» What to produce: Go through the entries one line at a time, and gather every line that has the word "block".

Records contained in a dataset
=== Begin Enclosure ===
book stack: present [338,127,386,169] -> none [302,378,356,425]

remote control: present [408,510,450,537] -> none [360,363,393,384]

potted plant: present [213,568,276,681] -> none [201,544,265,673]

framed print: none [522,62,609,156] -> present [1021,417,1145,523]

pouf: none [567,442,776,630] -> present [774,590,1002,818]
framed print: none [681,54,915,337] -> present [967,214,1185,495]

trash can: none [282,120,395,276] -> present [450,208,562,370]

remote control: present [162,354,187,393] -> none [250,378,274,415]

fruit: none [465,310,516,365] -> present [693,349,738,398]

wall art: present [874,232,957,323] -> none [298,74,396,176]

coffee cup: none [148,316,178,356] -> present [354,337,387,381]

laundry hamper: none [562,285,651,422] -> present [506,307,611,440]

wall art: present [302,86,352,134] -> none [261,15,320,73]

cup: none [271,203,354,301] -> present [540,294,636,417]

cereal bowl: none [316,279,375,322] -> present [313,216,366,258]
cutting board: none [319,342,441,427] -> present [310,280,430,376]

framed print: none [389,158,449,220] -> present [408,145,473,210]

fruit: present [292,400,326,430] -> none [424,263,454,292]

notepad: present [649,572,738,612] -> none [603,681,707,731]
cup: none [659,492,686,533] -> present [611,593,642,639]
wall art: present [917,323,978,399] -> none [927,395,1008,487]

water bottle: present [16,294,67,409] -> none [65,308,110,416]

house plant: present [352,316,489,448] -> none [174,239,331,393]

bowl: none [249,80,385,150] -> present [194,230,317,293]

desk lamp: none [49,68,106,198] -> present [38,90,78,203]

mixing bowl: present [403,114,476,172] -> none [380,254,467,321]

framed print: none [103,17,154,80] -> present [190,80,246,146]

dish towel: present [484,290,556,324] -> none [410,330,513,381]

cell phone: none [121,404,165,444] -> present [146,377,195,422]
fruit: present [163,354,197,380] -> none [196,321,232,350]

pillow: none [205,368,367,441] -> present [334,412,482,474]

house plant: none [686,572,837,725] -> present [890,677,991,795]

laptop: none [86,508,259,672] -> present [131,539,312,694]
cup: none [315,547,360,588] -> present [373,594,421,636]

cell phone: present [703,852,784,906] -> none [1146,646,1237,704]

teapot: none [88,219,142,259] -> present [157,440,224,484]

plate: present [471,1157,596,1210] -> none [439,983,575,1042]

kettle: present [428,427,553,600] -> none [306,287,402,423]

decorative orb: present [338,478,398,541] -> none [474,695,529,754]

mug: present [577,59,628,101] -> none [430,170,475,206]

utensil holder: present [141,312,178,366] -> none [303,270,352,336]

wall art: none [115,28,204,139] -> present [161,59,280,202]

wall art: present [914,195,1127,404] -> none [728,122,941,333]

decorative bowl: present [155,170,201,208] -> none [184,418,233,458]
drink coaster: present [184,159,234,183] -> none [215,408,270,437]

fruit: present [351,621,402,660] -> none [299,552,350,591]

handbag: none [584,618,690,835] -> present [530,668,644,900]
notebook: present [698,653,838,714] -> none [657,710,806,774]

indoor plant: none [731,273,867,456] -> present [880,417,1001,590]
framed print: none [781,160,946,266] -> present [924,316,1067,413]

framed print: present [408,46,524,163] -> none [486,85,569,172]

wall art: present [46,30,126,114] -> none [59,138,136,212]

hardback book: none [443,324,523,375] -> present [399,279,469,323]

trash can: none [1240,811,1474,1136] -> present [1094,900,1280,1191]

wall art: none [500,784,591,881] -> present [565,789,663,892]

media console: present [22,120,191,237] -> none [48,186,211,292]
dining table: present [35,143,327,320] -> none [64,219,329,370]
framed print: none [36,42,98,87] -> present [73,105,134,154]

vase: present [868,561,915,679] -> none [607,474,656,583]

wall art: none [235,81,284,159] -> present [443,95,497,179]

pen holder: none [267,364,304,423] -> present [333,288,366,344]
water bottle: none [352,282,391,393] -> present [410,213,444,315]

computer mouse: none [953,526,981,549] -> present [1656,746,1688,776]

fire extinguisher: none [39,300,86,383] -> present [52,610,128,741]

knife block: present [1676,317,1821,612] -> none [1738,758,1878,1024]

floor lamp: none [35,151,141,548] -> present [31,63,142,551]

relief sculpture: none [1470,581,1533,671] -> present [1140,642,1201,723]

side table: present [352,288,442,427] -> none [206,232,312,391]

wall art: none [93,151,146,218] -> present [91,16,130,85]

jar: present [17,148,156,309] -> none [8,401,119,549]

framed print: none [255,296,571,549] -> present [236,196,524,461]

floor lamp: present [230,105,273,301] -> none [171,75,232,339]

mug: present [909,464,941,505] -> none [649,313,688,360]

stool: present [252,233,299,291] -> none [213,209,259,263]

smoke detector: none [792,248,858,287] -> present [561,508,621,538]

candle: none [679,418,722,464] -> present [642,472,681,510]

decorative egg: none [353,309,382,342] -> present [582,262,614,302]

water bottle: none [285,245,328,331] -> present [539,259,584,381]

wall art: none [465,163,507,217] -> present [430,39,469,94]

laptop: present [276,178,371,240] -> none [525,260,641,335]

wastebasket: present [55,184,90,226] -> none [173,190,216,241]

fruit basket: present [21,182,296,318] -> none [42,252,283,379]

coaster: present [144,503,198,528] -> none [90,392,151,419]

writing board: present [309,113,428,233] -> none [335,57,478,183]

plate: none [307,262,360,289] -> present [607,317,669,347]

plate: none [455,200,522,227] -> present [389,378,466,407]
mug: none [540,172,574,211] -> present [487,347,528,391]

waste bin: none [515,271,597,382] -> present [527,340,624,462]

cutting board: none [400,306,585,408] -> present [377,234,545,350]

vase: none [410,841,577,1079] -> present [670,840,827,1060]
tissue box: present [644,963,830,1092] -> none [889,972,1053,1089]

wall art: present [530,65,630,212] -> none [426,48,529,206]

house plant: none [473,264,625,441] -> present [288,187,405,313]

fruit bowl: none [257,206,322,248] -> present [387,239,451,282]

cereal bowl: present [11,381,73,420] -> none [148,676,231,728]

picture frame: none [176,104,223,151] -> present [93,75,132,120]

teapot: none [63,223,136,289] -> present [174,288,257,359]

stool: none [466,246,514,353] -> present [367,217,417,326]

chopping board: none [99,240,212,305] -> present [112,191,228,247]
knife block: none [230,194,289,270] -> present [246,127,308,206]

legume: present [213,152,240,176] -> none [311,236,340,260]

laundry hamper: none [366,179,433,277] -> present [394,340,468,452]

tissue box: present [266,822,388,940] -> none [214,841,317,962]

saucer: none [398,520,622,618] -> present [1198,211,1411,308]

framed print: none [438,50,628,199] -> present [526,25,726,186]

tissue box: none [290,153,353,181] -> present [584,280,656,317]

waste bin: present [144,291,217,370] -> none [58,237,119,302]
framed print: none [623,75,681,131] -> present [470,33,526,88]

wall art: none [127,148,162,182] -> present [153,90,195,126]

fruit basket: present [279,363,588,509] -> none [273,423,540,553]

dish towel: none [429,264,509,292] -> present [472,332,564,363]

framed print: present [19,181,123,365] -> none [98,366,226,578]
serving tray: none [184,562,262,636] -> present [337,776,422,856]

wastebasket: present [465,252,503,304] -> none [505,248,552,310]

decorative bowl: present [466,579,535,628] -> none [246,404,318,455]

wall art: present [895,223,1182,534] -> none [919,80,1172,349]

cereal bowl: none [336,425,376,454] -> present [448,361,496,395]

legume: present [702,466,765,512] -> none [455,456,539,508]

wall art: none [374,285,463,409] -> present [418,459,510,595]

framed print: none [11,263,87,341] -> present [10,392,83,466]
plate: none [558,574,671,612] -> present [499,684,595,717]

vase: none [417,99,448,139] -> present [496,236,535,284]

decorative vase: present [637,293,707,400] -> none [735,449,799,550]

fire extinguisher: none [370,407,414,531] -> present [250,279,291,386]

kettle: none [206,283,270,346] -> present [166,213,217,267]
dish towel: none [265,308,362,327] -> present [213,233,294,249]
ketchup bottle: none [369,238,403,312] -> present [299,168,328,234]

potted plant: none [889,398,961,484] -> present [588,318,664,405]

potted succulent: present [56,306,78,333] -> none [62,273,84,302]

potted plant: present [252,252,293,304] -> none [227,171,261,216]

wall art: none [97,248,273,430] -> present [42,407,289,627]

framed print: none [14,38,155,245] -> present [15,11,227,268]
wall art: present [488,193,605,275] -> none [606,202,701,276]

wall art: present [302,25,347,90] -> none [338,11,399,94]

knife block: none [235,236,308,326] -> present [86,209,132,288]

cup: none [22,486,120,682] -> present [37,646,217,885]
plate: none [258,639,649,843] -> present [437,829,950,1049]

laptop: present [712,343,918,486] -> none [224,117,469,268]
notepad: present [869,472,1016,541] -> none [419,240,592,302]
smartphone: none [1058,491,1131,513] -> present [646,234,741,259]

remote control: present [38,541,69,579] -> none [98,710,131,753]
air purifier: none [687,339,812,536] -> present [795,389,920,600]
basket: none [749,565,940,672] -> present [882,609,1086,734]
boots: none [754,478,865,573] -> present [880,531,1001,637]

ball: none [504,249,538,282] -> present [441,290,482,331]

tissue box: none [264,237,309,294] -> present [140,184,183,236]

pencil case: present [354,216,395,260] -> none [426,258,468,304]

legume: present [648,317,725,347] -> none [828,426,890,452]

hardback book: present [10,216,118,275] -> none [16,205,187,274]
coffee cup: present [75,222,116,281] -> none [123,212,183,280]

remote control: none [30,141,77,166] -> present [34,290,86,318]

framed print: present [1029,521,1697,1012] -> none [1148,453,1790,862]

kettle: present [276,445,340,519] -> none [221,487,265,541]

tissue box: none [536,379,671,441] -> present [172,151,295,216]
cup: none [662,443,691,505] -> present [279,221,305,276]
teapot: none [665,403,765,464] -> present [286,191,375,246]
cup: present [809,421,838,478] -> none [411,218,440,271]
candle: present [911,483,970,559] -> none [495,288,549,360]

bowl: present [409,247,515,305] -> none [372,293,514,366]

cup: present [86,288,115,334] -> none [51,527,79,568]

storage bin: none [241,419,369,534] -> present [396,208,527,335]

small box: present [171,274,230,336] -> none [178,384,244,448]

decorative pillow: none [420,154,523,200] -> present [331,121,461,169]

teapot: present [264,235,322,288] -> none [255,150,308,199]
=== End Enclosure ===
» Response area:
knife block: present [1676,317,1821,612] -> none [1738,758,1878,1024]
knife block: none [230,194,289,270] -> present [246,127,308,206]
knife block: none [235,236,308,326] -> present [86,209,132,288]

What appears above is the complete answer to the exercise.